Show every line in the entries below where the word "space" appears.

^^^^

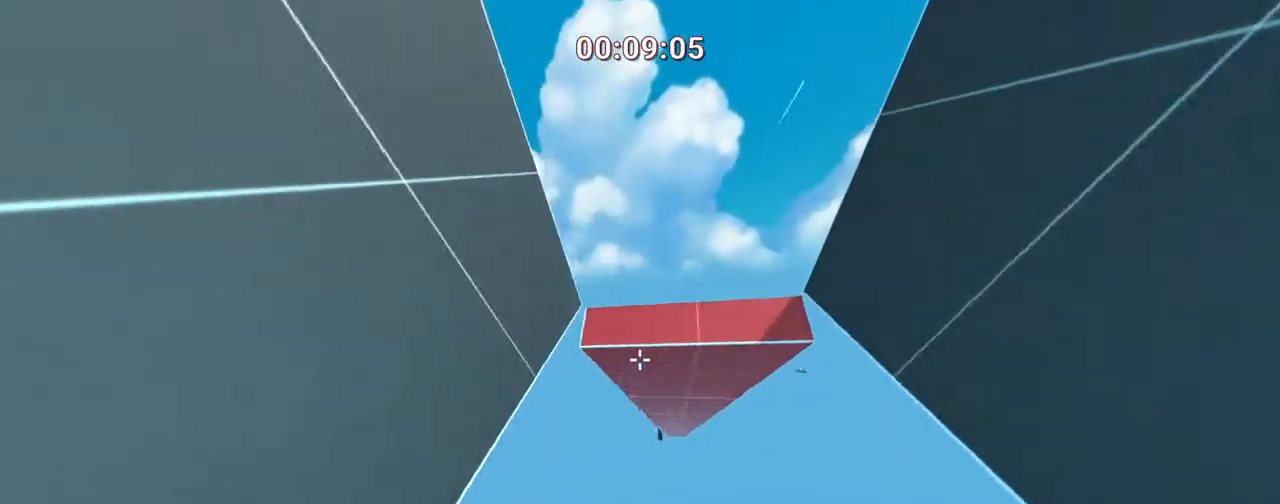
{"keys": ["ctrl", "d", "w"], "events": [[183, "d", "up"], [333, "space", "down"], [367, "ctrl", "down"], [417, "d", "down"], [467, "space", "up"]]}
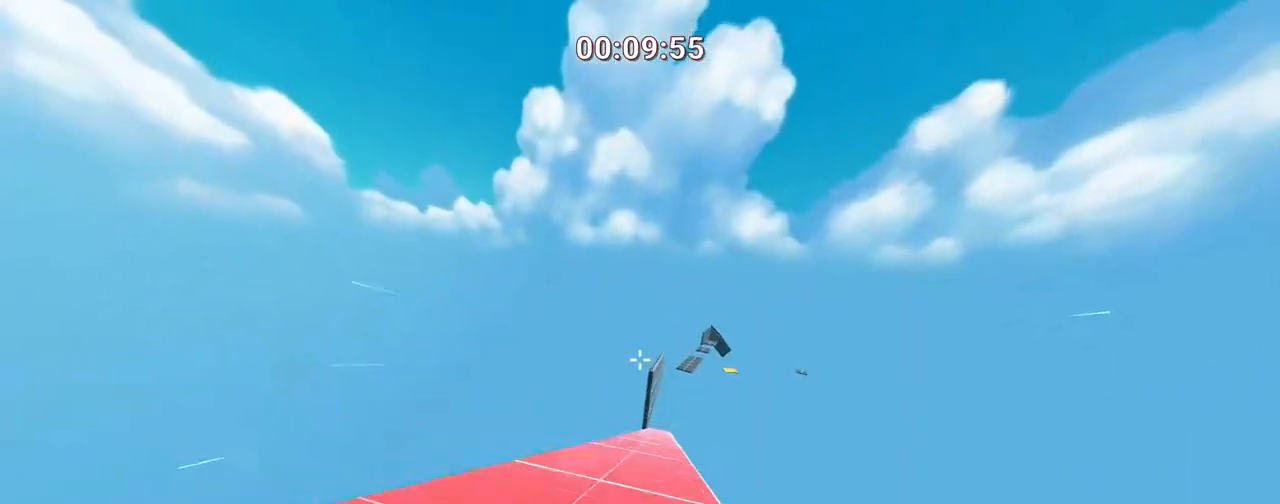
{"keys": ["ctrl", "w"], "events": [[433, "d", "up"]]}
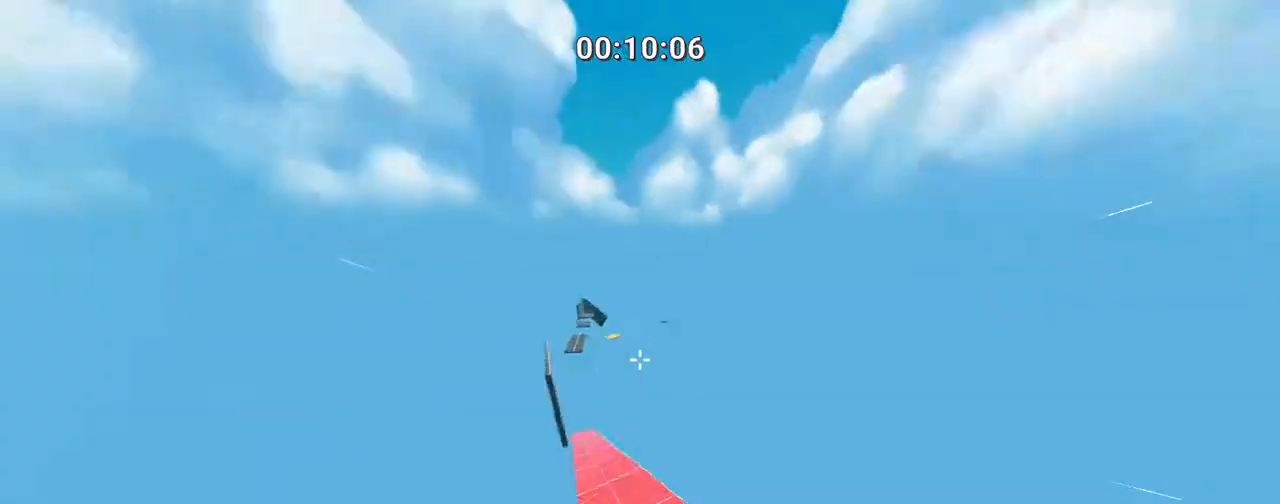
{"keys": ["ctrl", "d"], "events": [[33, "d", "down"], [317, "w", "up"]]}
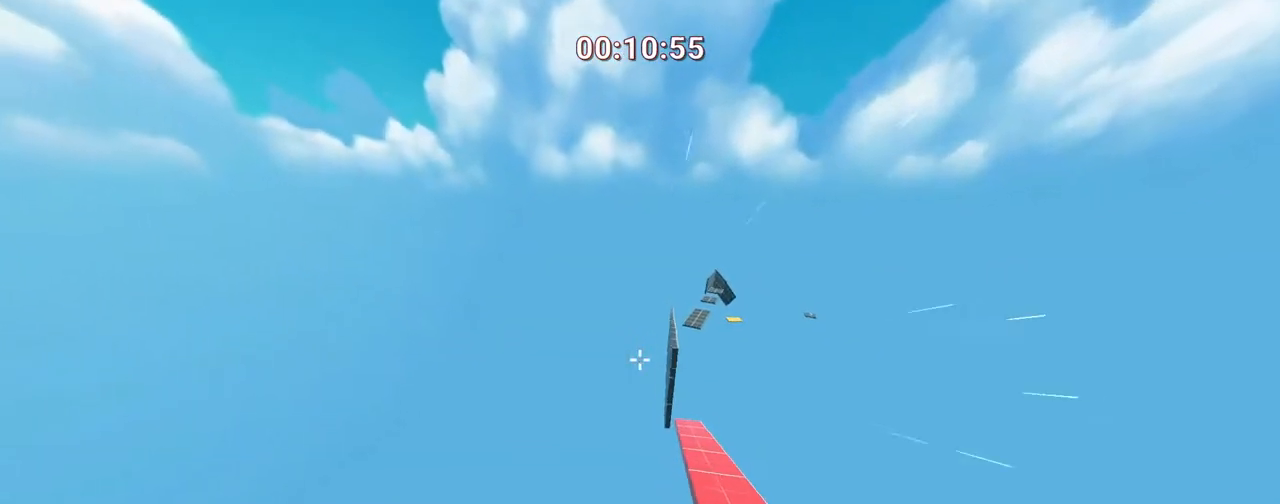
{"keys": ["ctrl", "d"], "events": []}
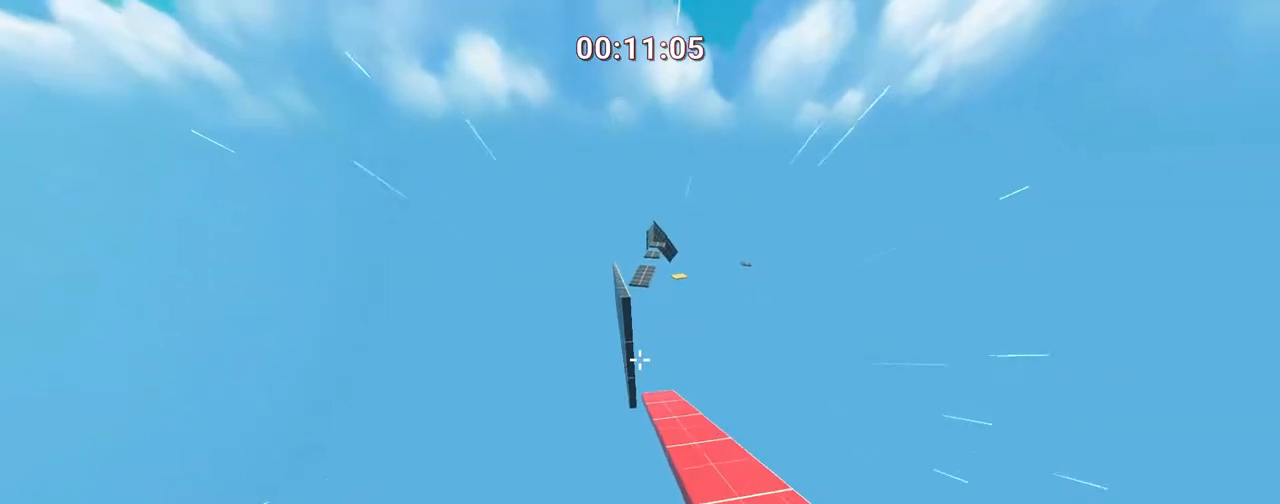
{"keys": ["ctrl", "w"], "events": [[200, "d", "up"], [300, "a", "down"], [300, "w", "down"], [433, "a", "up"], [433, "w", "up"], [483, "w", "down"]]}
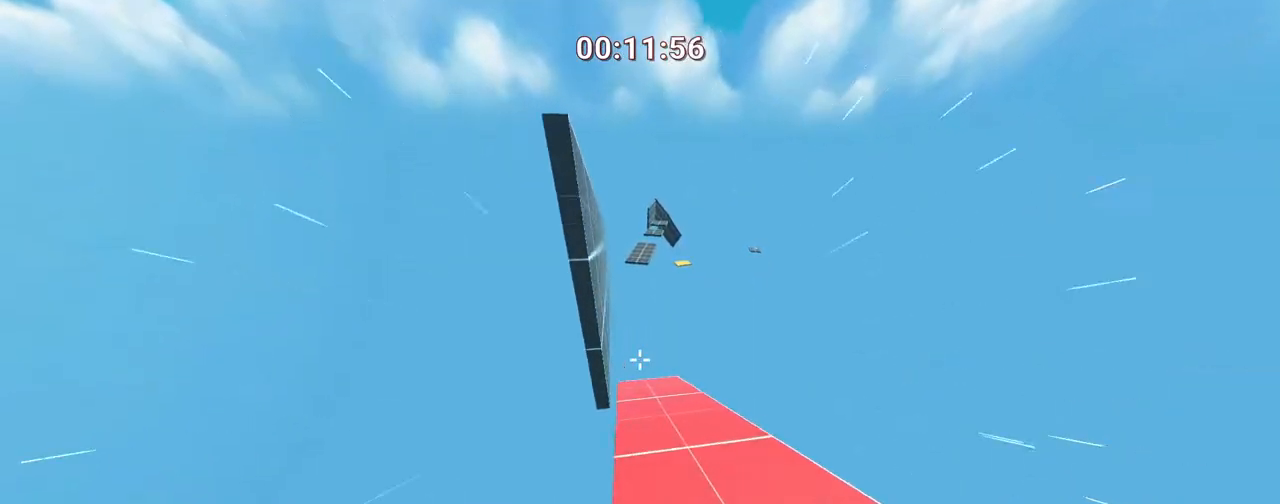
{"keys": ["a", "ctrl", "space", "w"], "events": [[367, "a", "down"], [417, "space", "down"]]}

^^^^

- [Written answer]
{"keys": ["ctrl", "d", "w"], "events": [[183, "d", "up"], [333, "space", "down"], [367, "ctrl", "down"], [417, "d", "down"], [467, "space", "up"]]}
{"keys": ["a", "ctrl", "space", "w"], "events": [[367, "a", "down"], [417, "space", "down"]]}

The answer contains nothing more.